**Task statement:** Look through the entries below and extract exactly the lines from the one containing "roll_deg: +1.0" through the one containing "exposure_s: 1/1656", ends included.

########

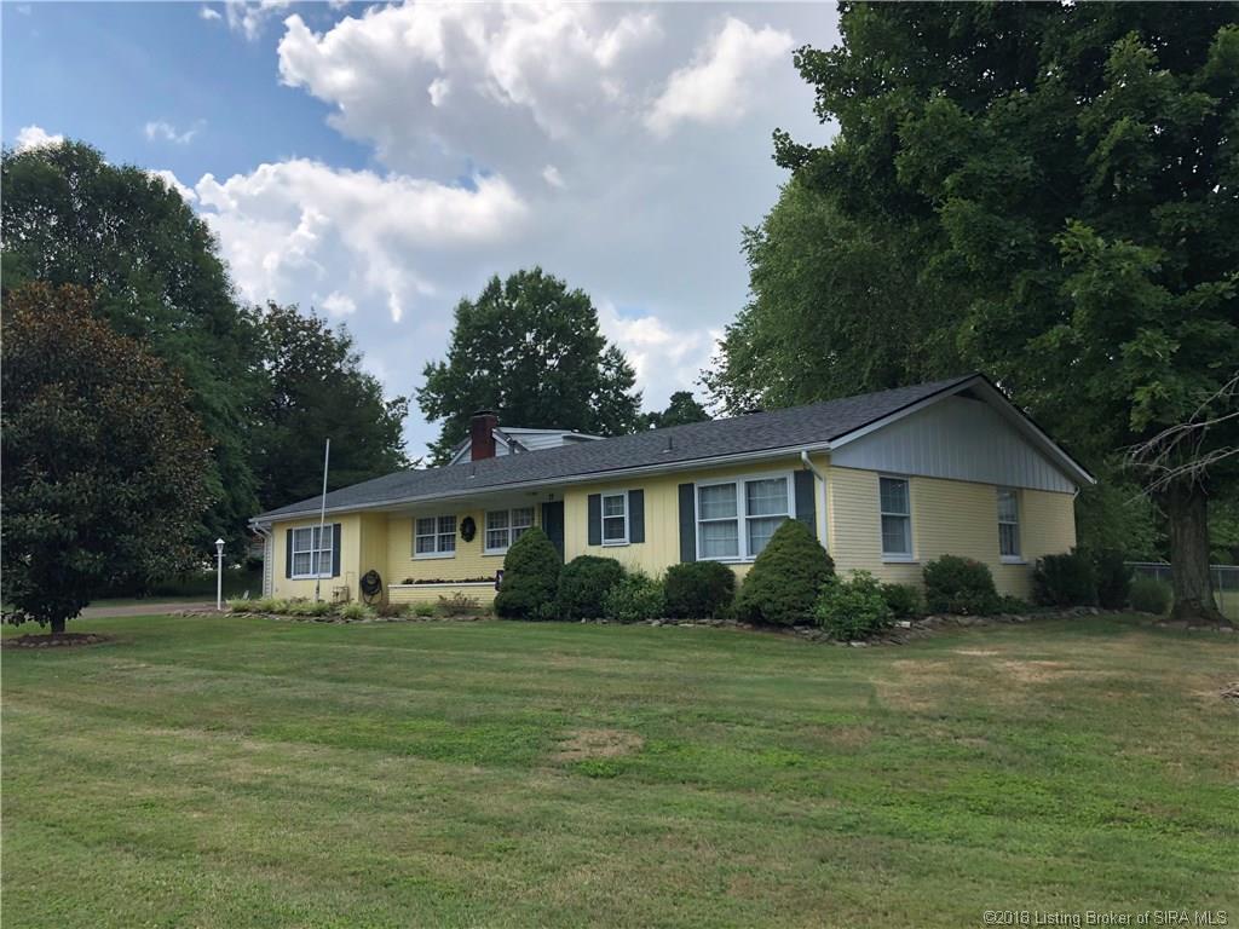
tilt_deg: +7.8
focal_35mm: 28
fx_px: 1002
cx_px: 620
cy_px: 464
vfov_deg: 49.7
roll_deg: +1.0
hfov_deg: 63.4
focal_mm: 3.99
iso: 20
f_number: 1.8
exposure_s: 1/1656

########

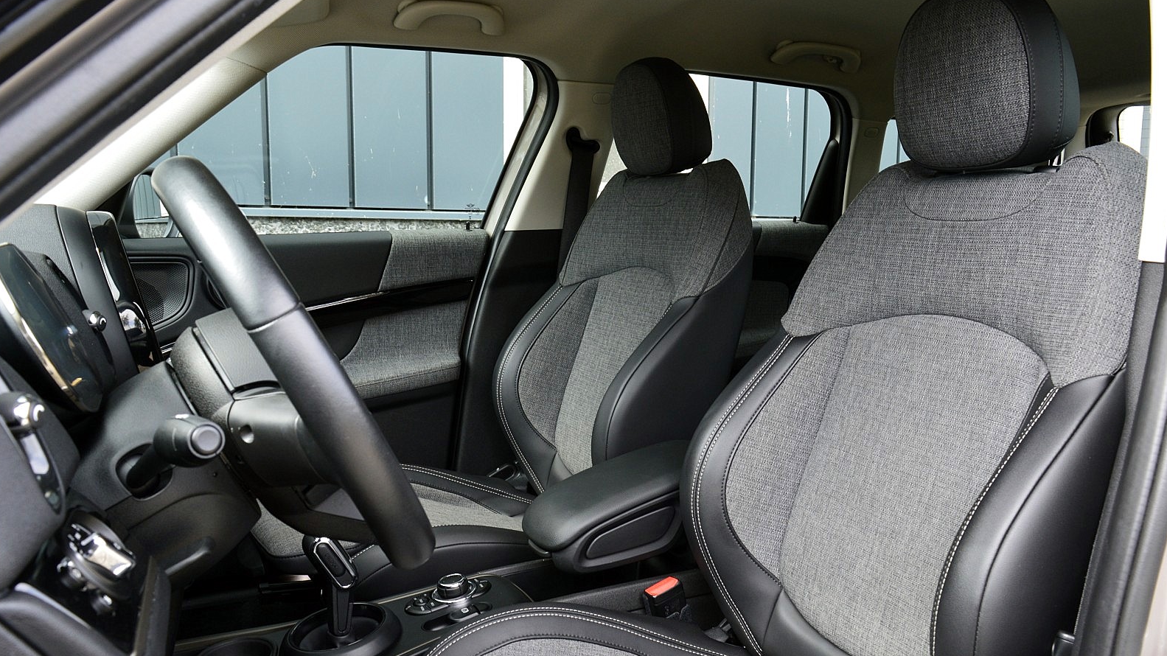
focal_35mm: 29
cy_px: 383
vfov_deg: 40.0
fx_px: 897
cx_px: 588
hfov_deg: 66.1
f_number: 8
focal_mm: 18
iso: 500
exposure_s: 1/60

########

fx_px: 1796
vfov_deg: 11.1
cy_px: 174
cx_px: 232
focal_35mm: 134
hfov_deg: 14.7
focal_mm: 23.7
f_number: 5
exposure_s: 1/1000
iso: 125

########

**Exercise result:**
roll_deg: +1.0
hfov_deg: 63.4
focal_mm: 3.99
iso: 20
f_number: 1.8
exposure_s: 1/1656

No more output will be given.